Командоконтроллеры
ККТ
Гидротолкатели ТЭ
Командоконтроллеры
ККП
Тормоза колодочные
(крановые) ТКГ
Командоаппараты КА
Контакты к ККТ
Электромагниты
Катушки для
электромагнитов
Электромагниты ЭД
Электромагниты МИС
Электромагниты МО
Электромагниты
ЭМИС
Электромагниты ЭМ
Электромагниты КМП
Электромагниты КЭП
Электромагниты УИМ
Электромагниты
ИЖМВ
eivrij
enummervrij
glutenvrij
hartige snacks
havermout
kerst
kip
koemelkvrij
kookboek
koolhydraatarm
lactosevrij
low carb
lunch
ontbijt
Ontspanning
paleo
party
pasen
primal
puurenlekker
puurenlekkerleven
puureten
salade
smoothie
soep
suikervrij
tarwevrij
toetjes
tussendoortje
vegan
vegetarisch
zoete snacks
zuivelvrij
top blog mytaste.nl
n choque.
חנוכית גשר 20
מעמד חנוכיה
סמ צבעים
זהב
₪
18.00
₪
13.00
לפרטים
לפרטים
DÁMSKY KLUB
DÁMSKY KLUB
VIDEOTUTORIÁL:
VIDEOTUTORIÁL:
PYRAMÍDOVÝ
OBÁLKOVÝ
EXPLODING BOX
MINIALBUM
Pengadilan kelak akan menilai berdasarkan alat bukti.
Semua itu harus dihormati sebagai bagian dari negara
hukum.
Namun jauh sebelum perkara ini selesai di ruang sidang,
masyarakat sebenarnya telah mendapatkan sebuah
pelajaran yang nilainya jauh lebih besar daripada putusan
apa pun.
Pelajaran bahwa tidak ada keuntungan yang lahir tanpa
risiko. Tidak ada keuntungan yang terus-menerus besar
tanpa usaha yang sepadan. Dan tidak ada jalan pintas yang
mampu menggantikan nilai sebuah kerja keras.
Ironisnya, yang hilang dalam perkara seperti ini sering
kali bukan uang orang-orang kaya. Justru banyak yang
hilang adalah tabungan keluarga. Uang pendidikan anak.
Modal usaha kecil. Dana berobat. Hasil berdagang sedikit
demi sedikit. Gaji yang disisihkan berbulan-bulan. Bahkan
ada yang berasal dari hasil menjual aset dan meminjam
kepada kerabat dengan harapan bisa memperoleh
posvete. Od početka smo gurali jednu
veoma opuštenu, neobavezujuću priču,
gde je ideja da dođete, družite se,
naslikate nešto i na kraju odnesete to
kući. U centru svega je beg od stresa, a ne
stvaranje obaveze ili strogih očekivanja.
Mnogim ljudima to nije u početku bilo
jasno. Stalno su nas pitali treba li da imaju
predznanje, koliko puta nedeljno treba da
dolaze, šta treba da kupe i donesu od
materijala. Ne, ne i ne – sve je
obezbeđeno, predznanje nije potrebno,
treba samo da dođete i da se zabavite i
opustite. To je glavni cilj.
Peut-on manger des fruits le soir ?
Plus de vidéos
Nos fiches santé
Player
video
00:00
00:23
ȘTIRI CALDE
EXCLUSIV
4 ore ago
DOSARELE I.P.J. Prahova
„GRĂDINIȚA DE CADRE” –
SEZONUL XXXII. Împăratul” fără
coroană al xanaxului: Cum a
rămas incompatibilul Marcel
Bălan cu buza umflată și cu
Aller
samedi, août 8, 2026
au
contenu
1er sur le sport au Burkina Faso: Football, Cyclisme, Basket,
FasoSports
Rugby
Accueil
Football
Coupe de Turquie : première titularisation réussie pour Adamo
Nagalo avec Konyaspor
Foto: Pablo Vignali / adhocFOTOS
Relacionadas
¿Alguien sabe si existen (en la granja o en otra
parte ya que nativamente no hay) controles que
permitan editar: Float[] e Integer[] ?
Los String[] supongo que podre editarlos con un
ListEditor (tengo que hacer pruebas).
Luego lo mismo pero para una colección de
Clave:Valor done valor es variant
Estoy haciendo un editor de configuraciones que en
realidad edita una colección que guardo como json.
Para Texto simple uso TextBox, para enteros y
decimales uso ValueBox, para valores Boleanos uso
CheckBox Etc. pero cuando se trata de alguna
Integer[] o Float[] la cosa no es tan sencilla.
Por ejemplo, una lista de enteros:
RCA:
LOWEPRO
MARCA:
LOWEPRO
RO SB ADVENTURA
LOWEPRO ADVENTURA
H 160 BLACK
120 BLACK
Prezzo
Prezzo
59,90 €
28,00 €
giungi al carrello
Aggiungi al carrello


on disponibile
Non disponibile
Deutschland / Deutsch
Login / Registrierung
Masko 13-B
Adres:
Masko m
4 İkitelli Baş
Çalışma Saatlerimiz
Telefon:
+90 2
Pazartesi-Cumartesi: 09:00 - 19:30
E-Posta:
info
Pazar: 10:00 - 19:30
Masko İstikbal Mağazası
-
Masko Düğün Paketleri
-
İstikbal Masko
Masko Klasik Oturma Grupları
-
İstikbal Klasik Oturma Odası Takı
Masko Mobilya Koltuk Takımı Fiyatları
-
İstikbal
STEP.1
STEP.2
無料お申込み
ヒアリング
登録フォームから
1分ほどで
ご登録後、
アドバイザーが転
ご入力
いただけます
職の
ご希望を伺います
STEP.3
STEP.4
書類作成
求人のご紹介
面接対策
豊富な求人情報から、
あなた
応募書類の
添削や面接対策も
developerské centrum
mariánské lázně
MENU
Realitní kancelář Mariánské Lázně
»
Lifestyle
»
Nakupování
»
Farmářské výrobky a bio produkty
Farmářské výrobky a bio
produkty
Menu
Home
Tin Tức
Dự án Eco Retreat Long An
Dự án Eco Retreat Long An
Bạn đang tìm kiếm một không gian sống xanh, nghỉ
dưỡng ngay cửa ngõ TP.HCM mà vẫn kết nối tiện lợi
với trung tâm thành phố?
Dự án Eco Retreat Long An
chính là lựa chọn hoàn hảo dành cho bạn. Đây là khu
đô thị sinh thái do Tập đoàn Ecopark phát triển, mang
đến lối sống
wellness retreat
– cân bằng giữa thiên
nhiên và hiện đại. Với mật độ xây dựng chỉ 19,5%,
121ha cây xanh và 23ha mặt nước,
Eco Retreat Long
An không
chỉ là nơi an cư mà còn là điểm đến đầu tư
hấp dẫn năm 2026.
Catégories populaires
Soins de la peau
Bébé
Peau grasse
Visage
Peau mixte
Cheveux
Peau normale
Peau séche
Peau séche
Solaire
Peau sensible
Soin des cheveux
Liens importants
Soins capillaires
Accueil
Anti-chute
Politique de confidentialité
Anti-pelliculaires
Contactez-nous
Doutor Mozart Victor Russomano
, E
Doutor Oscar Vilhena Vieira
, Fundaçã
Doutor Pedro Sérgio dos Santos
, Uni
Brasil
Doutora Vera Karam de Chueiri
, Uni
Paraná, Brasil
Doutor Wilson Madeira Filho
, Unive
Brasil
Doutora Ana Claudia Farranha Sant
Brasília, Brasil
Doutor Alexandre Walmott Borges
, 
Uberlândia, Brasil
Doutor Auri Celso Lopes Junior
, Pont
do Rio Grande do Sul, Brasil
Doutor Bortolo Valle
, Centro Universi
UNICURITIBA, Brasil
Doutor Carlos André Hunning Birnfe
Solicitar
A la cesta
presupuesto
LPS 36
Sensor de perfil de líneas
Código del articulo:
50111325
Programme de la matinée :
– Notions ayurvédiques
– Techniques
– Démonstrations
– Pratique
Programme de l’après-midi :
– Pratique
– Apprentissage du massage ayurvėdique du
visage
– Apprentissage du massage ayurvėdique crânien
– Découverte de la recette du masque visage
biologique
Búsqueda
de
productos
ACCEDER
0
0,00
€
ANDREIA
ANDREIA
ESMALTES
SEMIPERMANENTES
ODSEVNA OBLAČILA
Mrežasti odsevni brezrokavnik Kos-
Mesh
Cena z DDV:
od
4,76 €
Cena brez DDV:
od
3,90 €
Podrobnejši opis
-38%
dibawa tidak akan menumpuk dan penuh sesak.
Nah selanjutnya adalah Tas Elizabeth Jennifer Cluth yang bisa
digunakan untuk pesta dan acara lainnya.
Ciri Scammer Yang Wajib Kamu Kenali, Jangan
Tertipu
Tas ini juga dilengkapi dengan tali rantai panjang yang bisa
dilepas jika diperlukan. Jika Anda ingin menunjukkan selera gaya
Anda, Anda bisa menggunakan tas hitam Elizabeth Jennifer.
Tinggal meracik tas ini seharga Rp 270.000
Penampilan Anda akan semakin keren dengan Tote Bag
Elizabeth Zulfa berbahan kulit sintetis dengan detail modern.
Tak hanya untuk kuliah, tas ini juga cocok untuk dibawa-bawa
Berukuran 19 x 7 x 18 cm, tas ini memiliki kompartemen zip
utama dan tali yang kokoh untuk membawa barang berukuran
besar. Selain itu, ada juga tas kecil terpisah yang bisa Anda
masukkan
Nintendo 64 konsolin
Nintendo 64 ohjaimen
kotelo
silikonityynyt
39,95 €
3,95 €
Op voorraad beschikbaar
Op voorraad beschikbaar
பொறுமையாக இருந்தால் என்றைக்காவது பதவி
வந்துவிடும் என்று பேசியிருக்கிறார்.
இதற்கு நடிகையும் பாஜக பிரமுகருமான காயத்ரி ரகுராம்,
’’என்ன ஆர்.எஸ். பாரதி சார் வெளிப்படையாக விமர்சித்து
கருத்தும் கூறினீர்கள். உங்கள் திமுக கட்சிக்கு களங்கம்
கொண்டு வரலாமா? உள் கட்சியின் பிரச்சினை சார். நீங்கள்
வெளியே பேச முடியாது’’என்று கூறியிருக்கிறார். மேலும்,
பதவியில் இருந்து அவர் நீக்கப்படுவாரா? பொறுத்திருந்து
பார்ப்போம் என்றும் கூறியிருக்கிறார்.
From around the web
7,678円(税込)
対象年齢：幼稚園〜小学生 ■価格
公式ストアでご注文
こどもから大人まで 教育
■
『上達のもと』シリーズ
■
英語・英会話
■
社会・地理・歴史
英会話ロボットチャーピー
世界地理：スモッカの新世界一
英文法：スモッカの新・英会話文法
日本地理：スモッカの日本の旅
⁂
[Description of the task]:
Reproduce the text of the items word for word, everything from the very beginning down through the line that contains "ada yang berasal", with both ends included.

[Written answer]:
Командоконтроллеры
ККТ
Гидротолкатели ТЭ
Командоконтроллеры
ККП
Тормоза колодочные
(крановые) ТКГ
Командоаппараты КА
Контакты к ККТ
Электромагниты
Катушки для
электромагнитов
Электромагниты ЭД
Электромагниты МИС
Электромагниты МО
Электромагниты
ЭМИС
Электромагниты ЭМ
Электромагниты КМП
Электромагниты КЭП
Электромагниты УИМ
Электромагниты
ИЖМВ
eivrij
enummervrij
glutenvrij
hartige snacks
havermout
kerst
kip
koemelkvrij
kookboek
koolhydraatarm
lactosevrij
low carb
lunch
ontbijt
Ontspanning
paleo
party
pasen
primal
puurenlekker
puurenlekkerleven
puureten
salade
smoothie
soep
suikervrij
tarwevrij
toetjes
tussendoortje
vegan
vegetarisch
zoete snacks
zuivelvrij
top blog mytaste.nl
n choque.
חנוכית גשר 20
מעמד חנוכיה
סמ צבעים
זהב
₪
18.00
₪
13.00
לפרטים
לפרטים
DÁMSKY KLUB
DÁMSKY KLUB
VIDEOTUTORIÁL:
VIDEOTUTORIÁL:
PYRAMÍDOVÝ
OBÁLKOVÝ
EXPLODING BOX
MINIALBUM
Pengadilan kelak akan menilai berdasarkan alat bukti.
Semua itu harus dihormati sebagai bagian dari negara
hukum.
Namun jauh sebelum perkara ini selesai di ruang sidang,
masyarakat sebenarnya telah mendapatkan sebuah
pelajaran yang nilainya jauh lebih besar daripada putusan
apa pun.
Pelajaran bahwa tidak ada keuntungan yang lahir tanpa
risiko. Tidak ada keuntungan yang terus-menerus besar
tanpa usaha yang sepadan. Dan tidak ada jalan pintas yang
mampu menggantikan nilai sebuah kerja keras.
Ironisnya, yang hilang dalam perkara seperti ini sering
kali bukan uang orang-orang kaya. Justru banyak yang
hilang adalah tabungan keluarga. Uang pendidikan anak.
Modal usaha kecil. Dana berobat. Hasil berdagang sedikit
demi sedikit. Gaji yang disisihkan berbulan-bulan. Bahkan
ada yang berasal dari hasil menjual aset dan meminjam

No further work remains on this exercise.